Oakland Athletics vice president of basketball operations and minority owner Billy Beane was on to something when he hired Paul DePodesta in 1999–a duo that would help spawn analytics usage in baseball, sabermetrics, or it’s more popular moniker “moneyball.” The heart of the strategy involves using unconventional methods of valuing players, which in the financial markets, is vis-à-vis to finding value propositions using proprietary methodologies–something that AlphaClone Alternative Alpha ETF (BATS: ALFA) employs at the heart of its strategy.

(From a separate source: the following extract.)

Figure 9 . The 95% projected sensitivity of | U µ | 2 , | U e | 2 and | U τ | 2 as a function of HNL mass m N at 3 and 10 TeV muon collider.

The 13F-HR form essentially provides the meat of ALFA’s strategy that utilizes a proprietary scoring system–Clone Score. The Clone Score methodology uses multiple simulations that mimic investing in the hedge fund manager’s holdings disclosed on the 13F-HR–this provides the basis for selecting managers based on their ability to outperform the market on a consistent basis–the impetus for the AlphaClone Hedge Fund Masters Index that ALFA tracks.

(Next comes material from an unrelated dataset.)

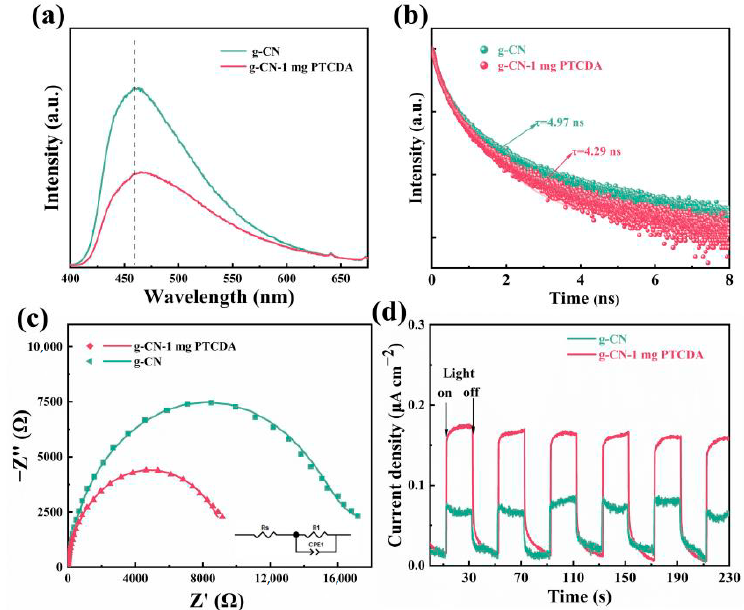
Figure 6. Steady-state PL spectra ( a ), time-resolution PL decay spectroscopy ( b ), Nyquist plots with the inset of the simulated circuit ( c ), photocurrent response ( d ) of the samples of g-CN and g-CN-1 mg PTCDA.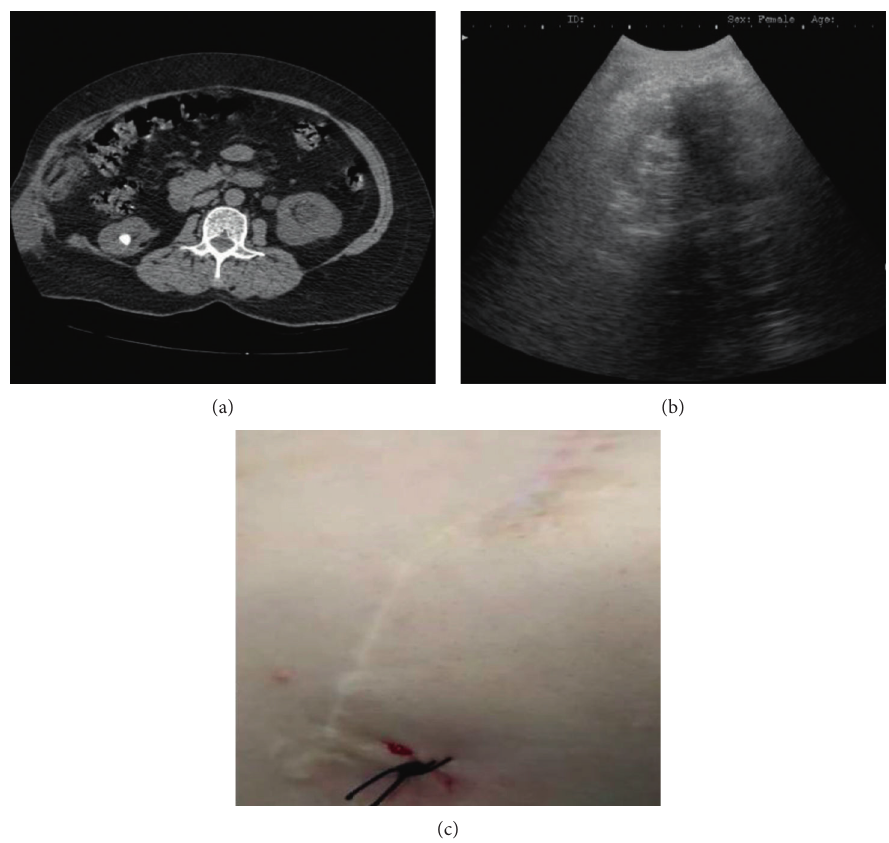
Figure 1: A 54-year-old woman with history of mesh-repaired right incisional flank hernia with right inferior calyx stone and left hydronephrosis; (a) CTscanning view, (b) ultrasound view of hypoechoic shadow of mesh, and (c) surgical hole of PNL and 2 incision lines in flank position for nephrolithotomy and hernia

The Clone Score method takes the highest-performing managers, their five largest holdings disclosed on the 13F-HR and aggregates them into an equal weighted portfolio. Running with the baseball analogy, ALFA would be akin to a fantasy baseball player building a roster of hitters with top-shelf slugging percentages–a strategy with the potential for walk-off profits.
“AlphaClone is a leader in researching managers based on their disclosures and has developed the AlphaClone Hedge Fund Masters Index,” Jadallah said. “The index uses AlphaClone’s proprietary “Clone Score” methodology to aggregate on a quarterly basis the ideas of hedge funds for which historically it has made the most sense to follow based on their disclosures.”

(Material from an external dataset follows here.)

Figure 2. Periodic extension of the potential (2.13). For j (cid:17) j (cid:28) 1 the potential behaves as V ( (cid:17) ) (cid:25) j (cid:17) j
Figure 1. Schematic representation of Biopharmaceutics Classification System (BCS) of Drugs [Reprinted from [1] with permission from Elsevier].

“The Clone Score methodology is essentially ‘moneyball’ for hedge funds. We calculate “batting averages” for every 13F filer where each disclosed stock is an ‘at bat,’ Jadallah added.
In terms of performance in the last six years, the highest scoring managers have been able to implement a long/short strategy followed by value-focused fund managers.
The recent growth-fueled bull run may have caused a value-focused investment style to take a step back, but as the markets have become more volatile as evidenced in the latest corrections in the major indexes and October’s sell-off, value may be coming back to the forefront.